Excerpt:
== Segment start ==

LOAD 'data.txt' AS (name, age);

STORE result INTO 'output';

DUMP result;

filtered = FILTER data BY age > 30;

result = FOREACH filtered GENERATE name, age * 2;

Filter, join, and group operators

These operators modify or combine relations:

  • FILTER - Filters rows from a relation (mentioned above).

  • JOIN - Joins two relations based on a join condition.

  • COGROUP - Groups data from multiple relations by a key.

  • DISTINCT - Removes duplicate rows from a relation.

  • LIMIT - Limits the number of rows in a relation.

For example:

joined = JOIN data1 BY key, data2 BY key;

grouped = COGROUP data1 BY key, data2 BY key;

distinctData = DISTINCT data;

Built-in and UDF functions

Pig Latin provides many built-in functions to manipulate data:

  • Mathematical functions - ABS(), ROUND(), CEIL(), FLOOR(), etc.

  • String functions - TRIM(), SUBSTRING(), REPLACE(), REGEX_EXTRACT(), etc.

  • Logical functions - NOT(), OR(), AND(), etc.

  • Type conversion functions - TOINTEGER(), TOFLOAT(), etc.

For example:

result = FOREACH data GENERATE ROUND(column1), ABS(column2);

We can also define User Defined Functions (UDFs) in Java or Python to extend Pig's functionality.

== Segment end ==

Please copy the Pig Latin excerpt starting with "DUMP result;" and going on through "a join condition.", renaming "filtered" to "adults". The listing comes from a different source.

Data block:
== Segment start ==

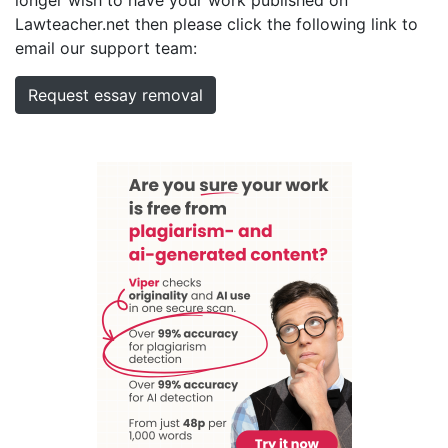
Lawteacher.net then please click the following link to
email our support team:
Request essay removal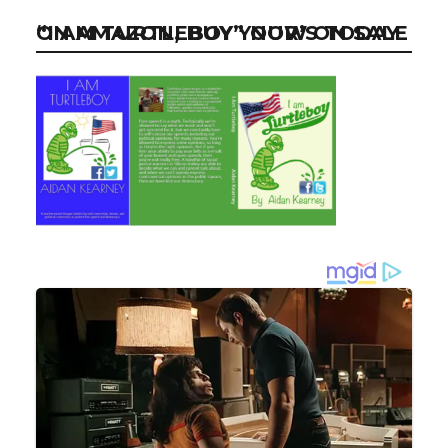
“I AM TURTLEBOY” NOW ON SALE ON AMAZON, BUY YOUR’S TODAY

== Segment end ==

Result:
DUMP result;

adults = FILTER data BY age > 30;

result = FOREACH adults GENERATE name, age * 2;

Filter, join, and group operators

These operators modify or combine relations:

  • FILTER - Filters rows from a relation (mentioned above).

  • JOIN - Joins two relations based on a join condition.